→ Required action
Look below for the line that has "right eye: (291, 83)". Set down the lines from there through the line that has "left hip: (637, 224)", exactly as written.

Information given Start Marker

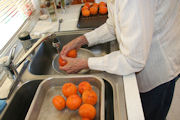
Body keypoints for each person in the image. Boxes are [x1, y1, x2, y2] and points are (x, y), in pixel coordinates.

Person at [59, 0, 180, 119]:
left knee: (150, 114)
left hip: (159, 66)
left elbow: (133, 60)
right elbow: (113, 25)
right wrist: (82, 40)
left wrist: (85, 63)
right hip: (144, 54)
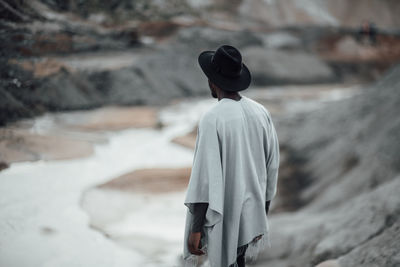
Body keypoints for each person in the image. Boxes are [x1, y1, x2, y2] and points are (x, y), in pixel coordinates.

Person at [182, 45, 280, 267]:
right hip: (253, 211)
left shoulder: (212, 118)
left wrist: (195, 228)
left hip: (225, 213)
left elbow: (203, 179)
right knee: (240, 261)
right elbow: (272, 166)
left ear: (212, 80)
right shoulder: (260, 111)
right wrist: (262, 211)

Information given End Marker
Information given Start Marker

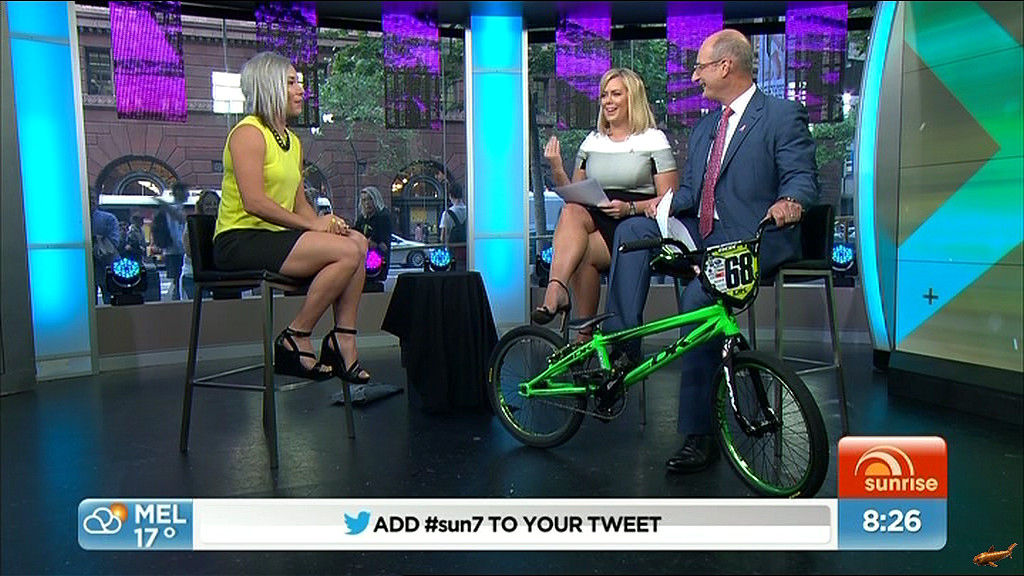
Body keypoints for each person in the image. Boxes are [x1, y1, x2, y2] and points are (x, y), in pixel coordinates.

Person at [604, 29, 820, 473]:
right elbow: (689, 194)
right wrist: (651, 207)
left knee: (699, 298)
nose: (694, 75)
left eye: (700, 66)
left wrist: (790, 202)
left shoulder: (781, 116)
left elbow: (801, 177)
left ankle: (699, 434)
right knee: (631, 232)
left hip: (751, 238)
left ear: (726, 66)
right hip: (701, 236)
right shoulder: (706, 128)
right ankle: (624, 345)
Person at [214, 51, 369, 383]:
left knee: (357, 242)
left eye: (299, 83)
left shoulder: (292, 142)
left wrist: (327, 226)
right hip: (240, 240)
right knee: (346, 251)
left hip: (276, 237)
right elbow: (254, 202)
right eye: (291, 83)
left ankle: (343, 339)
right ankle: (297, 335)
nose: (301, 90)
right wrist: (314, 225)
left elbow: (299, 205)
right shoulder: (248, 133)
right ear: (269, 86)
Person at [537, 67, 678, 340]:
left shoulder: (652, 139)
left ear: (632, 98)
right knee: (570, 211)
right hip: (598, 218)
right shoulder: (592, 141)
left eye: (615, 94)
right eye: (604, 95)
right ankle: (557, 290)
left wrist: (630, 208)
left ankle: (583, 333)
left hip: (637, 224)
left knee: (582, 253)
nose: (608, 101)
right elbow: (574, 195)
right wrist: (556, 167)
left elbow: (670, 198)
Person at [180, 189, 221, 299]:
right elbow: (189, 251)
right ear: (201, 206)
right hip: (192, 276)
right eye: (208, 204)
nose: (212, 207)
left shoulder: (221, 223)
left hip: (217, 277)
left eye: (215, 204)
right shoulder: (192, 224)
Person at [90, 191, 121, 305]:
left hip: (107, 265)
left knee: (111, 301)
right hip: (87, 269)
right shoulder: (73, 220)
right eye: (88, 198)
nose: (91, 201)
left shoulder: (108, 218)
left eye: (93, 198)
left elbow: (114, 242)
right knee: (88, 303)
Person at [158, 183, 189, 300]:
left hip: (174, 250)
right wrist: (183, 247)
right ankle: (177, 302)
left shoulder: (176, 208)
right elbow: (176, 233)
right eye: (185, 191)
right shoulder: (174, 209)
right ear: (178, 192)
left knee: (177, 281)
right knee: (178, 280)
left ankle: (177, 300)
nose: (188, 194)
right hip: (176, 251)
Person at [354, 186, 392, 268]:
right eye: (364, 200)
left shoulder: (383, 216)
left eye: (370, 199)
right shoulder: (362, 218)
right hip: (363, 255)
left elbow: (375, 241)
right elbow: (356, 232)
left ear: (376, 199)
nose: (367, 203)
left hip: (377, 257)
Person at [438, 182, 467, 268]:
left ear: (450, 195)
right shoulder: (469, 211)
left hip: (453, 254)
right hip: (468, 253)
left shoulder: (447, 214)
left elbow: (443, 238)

Information given End Marker
Information given Start Marker

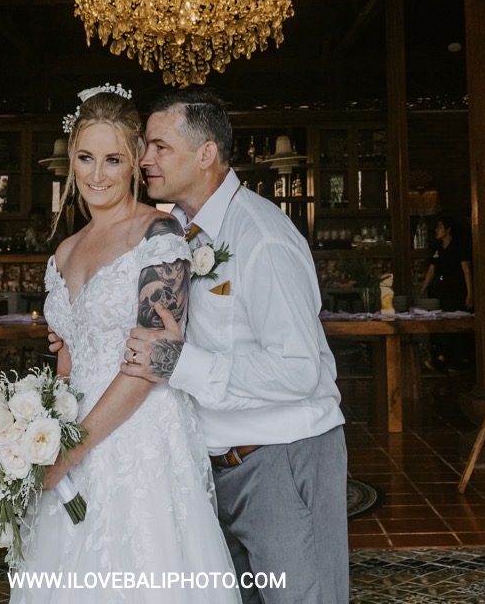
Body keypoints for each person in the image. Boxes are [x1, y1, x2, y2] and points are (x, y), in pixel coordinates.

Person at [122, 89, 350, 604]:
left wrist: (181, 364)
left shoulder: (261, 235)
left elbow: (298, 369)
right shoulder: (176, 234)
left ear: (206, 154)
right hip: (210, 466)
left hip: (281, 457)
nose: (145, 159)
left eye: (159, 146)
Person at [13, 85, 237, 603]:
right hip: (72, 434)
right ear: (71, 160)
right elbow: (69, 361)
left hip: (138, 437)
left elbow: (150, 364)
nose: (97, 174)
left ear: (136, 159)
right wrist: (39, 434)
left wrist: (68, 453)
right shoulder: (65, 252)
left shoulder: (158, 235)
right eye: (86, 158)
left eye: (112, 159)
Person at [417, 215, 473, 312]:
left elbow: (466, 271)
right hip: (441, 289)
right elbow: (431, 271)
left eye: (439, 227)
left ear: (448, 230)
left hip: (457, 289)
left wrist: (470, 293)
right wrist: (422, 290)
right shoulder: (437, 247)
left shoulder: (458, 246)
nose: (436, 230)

Information given End Marker

→ Written solution
right eye: (291, 83)
left ankle: (343, 339)
right ankle: (297, 335)
nose: (301, 90)
right wrist: (314, 225)
left elbow: (299, 205)
right shoulder: (248, 133)
right ear: (269, 86)
Person at [537, 67, 678, 340]:
left shoulder: (652, 139)
left ear: (632, 98)
right knee: (570, 211)
right hip: (598, 218)
right shoulder: (592, 141)
left eye: (615, 94)
right eye: (604, 95)
right ankle: (557, 290)
left wrist: (630, 208)
left ankle: (583, 333)
left hip: (637, 224)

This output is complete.